Phungzathang Tonsing was an Indian politician and member of the National People's Party. Tonsing was a member of the Manipur Legislative Assembly from the Churachandpur constituency on an Indian National Congress ticket in Churachandpur district. He was from the Paite tribe. The political positions he held were:

~ 1972 - Elected Member of District Council (MDC) from Ngazam Constituency (unopposed) from Congress (I) ticket. Became Chairman, Autonomous District Council,
Churachandpur.

~ 1980 - Elected Member of Legislative Assembly (MLA) from Thanlon Assembly
Constituency from Congress (I) ticket. Became Minister of State (MoS) for Medical/Sports/Publicity & Tourism.

~ 1984 - Elected Member of Legislative Assembly (MLA) from Thanlon Assembly
Constituency from Congress (I) ticket for the second term. Became Minister of Health & Family Welfare

Established ANM/FHW Training School nearby District Hospital Campus, Churachandpur
in 1985.

~ 1990 - Elected Member of Legislative Assembly (MLA) from Thanlon Assembly
Constituency from Congress (I) ticket for the third term. Became Minister of Public
Health Engineering Department & Tourism.

~ 1995 - Appointed President of Manipur Pradesh Congress Committee (MPCC) during the regime of Shri Narashimha Rao, Hon’ble Prime Minister of India till 1998.
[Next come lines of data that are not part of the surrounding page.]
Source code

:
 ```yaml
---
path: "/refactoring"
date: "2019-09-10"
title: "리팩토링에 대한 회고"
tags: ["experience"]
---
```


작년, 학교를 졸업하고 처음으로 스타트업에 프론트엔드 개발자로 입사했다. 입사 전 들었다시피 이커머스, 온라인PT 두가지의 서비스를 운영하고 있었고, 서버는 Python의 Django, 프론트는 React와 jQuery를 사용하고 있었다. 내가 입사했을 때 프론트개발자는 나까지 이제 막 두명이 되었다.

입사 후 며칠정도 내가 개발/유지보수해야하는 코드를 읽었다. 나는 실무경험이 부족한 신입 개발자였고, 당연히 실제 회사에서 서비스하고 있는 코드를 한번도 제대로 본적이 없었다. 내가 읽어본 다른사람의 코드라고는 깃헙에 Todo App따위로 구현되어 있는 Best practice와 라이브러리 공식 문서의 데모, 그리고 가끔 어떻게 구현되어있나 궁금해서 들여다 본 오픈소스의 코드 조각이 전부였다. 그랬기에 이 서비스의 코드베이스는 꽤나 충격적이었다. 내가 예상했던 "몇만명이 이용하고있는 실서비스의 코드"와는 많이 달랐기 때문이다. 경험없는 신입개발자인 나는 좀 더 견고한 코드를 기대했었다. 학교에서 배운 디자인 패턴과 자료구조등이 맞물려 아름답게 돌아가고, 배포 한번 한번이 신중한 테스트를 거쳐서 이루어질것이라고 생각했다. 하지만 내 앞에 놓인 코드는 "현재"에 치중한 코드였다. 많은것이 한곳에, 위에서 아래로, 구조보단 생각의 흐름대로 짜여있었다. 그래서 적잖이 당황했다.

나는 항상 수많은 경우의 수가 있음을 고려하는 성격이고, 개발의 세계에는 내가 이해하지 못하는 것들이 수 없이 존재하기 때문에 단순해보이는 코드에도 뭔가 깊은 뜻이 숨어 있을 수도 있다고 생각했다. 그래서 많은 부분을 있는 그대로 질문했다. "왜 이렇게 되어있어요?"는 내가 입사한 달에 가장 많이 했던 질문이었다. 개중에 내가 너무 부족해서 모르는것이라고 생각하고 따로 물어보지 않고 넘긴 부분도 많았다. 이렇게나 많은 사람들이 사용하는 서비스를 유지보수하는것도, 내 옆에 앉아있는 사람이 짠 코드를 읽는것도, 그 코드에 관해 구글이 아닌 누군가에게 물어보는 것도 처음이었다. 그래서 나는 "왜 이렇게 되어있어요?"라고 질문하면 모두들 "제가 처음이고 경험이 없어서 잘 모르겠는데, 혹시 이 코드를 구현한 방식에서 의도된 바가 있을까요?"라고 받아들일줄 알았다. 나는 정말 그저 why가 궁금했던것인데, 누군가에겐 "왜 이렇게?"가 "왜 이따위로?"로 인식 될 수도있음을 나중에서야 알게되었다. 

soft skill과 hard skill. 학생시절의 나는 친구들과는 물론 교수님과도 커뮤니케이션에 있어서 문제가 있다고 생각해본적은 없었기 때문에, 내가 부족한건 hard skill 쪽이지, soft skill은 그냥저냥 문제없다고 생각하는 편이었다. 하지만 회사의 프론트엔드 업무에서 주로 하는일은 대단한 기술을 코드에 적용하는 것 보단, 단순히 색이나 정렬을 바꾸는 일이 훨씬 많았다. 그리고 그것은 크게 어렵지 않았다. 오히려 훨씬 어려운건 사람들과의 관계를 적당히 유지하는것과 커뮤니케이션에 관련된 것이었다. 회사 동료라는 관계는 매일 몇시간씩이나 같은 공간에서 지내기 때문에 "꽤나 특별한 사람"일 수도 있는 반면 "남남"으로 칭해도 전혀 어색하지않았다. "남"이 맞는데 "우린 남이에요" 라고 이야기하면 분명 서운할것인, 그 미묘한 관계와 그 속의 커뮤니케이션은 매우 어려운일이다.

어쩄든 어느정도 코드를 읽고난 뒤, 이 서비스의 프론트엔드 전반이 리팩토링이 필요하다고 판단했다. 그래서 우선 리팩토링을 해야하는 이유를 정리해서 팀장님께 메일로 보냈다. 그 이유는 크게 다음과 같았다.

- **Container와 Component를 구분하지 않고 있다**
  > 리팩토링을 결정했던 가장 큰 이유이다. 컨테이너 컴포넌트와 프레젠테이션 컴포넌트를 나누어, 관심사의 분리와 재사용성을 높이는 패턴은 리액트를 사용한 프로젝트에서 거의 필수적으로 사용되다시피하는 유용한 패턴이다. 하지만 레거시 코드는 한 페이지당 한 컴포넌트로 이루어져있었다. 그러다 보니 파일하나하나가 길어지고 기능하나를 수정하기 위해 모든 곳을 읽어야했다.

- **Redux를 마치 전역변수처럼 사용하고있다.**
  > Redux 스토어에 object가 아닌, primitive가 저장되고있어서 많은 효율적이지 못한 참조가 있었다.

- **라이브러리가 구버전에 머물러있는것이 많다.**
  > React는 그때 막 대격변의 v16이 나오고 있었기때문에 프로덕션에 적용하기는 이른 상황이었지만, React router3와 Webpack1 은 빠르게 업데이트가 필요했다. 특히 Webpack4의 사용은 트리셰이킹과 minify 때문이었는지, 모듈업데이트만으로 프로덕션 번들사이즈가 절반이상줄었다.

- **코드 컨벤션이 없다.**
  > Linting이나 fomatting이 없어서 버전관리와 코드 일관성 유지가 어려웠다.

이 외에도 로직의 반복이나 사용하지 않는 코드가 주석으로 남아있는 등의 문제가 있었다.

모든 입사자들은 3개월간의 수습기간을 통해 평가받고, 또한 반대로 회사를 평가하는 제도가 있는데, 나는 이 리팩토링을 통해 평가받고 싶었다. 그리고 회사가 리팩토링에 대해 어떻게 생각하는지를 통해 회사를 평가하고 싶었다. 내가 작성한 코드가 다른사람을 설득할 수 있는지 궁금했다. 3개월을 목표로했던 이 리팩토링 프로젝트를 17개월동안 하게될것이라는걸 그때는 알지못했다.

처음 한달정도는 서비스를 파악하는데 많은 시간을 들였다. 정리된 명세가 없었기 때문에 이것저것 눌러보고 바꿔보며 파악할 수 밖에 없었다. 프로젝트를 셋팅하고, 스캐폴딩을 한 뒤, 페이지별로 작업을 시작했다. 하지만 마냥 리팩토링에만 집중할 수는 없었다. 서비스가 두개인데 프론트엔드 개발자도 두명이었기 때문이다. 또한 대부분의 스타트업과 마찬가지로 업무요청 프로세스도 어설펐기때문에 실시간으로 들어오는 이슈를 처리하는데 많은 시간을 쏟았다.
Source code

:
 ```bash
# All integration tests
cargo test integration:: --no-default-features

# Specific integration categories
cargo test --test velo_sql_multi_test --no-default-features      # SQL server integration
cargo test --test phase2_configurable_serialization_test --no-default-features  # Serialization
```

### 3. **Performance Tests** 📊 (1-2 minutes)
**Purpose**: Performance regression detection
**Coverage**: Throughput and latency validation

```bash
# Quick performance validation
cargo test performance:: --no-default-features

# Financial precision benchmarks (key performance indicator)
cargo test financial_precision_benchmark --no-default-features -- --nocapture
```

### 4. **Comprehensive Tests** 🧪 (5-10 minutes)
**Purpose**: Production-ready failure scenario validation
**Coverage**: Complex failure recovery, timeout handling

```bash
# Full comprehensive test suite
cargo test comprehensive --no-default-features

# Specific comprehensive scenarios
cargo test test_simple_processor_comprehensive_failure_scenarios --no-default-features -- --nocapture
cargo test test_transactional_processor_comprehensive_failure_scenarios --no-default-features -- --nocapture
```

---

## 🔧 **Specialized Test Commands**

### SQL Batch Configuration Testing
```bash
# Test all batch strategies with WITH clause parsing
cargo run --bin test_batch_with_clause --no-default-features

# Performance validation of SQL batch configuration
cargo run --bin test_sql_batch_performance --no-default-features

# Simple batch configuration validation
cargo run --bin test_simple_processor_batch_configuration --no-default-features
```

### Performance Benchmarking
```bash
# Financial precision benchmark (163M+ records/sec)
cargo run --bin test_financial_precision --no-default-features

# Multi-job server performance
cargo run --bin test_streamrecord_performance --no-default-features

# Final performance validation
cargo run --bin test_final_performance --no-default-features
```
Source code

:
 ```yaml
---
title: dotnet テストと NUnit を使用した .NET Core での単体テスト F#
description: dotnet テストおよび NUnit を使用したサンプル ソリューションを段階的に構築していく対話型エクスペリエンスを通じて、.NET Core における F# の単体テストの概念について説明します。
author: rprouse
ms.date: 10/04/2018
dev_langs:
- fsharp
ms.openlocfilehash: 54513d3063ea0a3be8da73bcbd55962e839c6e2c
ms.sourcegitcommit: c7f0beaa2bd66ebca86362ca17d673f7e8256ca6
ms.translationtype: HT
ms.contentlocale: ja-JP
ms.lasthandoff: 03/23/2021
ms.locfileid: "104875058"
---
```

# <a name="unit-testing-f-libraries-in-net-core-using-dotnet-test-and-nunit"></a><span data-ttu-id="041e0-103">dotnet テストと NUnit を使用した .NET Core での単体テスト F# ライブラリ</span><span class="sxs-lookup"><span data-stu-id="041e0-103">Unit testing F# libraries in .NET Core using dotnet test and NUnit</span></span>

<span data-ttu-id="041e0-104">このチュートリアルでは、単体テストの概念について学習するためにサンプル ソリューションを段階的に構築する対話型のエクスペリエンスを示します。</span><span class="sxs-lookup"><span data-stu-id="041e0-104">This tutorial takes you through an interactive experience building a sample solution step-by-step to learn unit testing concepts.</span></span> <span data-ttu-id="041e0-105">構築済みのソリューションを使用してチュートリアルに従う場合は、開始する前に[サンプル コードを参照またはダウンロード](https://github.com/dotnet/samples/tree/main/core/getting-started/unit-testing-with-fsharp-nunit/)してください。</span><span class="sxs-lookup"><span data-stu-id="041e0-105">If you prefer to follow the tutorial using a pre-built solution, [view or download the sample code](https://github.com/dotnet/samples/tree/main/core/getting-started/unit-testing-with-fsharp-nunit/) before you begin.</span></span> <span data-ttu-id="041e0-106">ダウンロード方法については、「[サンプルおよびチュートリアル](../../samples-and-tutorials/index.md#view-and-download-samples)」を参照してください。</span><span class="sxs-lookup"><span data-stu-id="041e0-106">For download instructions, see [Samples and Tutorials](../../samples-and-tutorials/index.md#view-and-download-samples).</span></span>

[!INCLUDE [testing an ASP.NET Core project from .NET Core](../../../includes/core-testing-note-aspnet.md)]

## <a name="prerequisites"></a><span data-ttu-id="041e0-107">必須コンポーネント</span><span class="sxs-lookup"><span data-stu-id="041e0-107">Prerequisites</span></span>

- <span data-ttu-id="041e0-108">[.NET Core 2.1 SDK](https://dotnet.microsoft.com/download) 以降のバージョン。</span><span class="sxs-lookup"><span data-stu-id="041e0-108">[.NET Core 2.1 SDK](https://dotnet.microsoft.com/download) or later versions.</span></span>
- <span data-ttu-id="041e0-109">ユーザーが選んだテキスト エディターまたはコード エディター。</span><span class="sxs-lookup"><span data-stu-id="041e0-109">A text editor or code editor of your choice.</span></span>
~ 2002 - Elected Member of Legislative Assembly (MLA) from Churachandpur Assembly Constituency from Indian National Congress [INC] ticket. Became Minister of Irrigation & Flood Control Department/Tribal Development & Transport.

~ 2007 - Elected Member of Legislative Assembly (MLA) from Churachandpur Assembly Constituency from Indian National Congress [INC] ticket for the second term in Churachandpur Assembly Constituency. Became Minister of Power/Horticulture & Soil Conservation/Tribal Development & Hills.

~ 2012 - Elected Member of Legislative Assembly (MLA) from Churachandpur Assembly Constituency from Indian National Congress [INC] ticket for the third term in Churachandpur Assembly Constituency. Became Minister of Health & Family Welfare/General Administrative Department/Command Area Development Agency till 2015.

~ He was a Member of All India Congress Committee (AICC) till 2016. He died on 19 December 2018 at Apollo Hospital, New Delhi.